Suspected Chinese Espionage Leads to Two Arrests in U.S.

As accusations of cyber-espionage bounce back and forth between Washington and Beijing, U.S. authorities have arrested two men accused of involvement in more traditional spying. In Hawaii, defense contractor Benjamin Pierce Bishop is said to have passed national security secrets to a Chinese girlfriend. From Spencer Ackerman at Wired:

Bishop is innocent until proven guilty in a court of law. And the affidavit of FBI Special Agent Scott Freeman stops short of accusing Bishop’s unnamed paramour, a Chinese national, of being an outright spy. (In other words, if the government suspects her of being a Chinese Anna Chapman, it’s yet to charge her with espionage.) But it alleges that Bishop chatted openly with her about U.S. nuclear systems and “war plans,” and as their affair wore on, she had him checking on what the United States knew about sensitive Chinese naval systems.

Bishop allegedly met the woman identified only as Person 1, a “27-year-old female citizen of the People’s Republic of China” in the United States on a student visa, at a defense conference. By June 2011, the two had begun a relationship. So far, so unremarkable. But by June 2012, Bishop supposedly e-mailed Person 1 classified information on “existing war plans, information regarding nuclear weapons, and relations with international partners.” Unbeknownst to Bishop, he was or would soon be under physical and electronic surveillance.

The FBI’s Honolulu Division has issued a press release containing more details.

At the Atlantic Wire, meanwhile, J.K. Trotter describes the arrest of Bo Jiang (name order reversed), a researcher at NASA’s Langley Research Center whom Republican congressman Frank Wolf has labelled a Chinese spy and accused of stealing imaging software for use by the Chinese military.

On Monday evening an officer for the Federal Bureau of Investigation arrested a NASA-affiliated Chinese researcher named Bo Jiang while Jiang was onboard a China-bound passenger jet that was taxiing at Dulles International Airport, in Washington, D.C. The particulars of the arrest — an airplane about to leave, a foreign citizen — gave the arrest a cinematic feel, reminiscent of the escape scene in Argo, only in reverse. Gawker called it “a total James Bond scenario.” […]

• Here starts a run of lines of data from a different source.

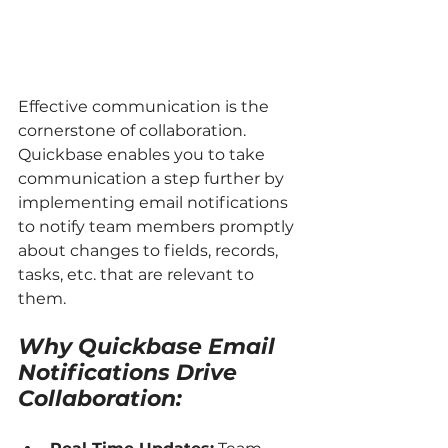
Effective communication is the 
cornerstone of collaboration. 
Quickbase enables you to take 
communication a step further by 
implementing email notifications 
to notify team members promptly 
about changes to fields, records, 
tasks, etc. that are relevant to 
them.
Why Quickbase Email 
Notifications Drive 
Collaboration:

[…] We don’t know […] if there was any kind of confusion in Jiang’s encounter with the FBI — after all, the arrest warrant indicates that Jiang cooperated with the FBI, and willingly indicated that he was in possession of computer equipment. As for the contents of what he was carrying, that’s even sketchier. At the time of his arrest, Jiang was working on aviation safety — not nuclear launch codes. It’s possible that he just wanted to bring work home while he visited his friends or family in China.

Congressman Wolf, however, isn’t giving Jiang the benefit of the doubt. He told Discovery News that “what they did here potentially could be a direct threat to our country. The Chinese have the most comprehensive spying program in Washington that has ever been. They make the KGB look like they were the junior varsity or freshman team.”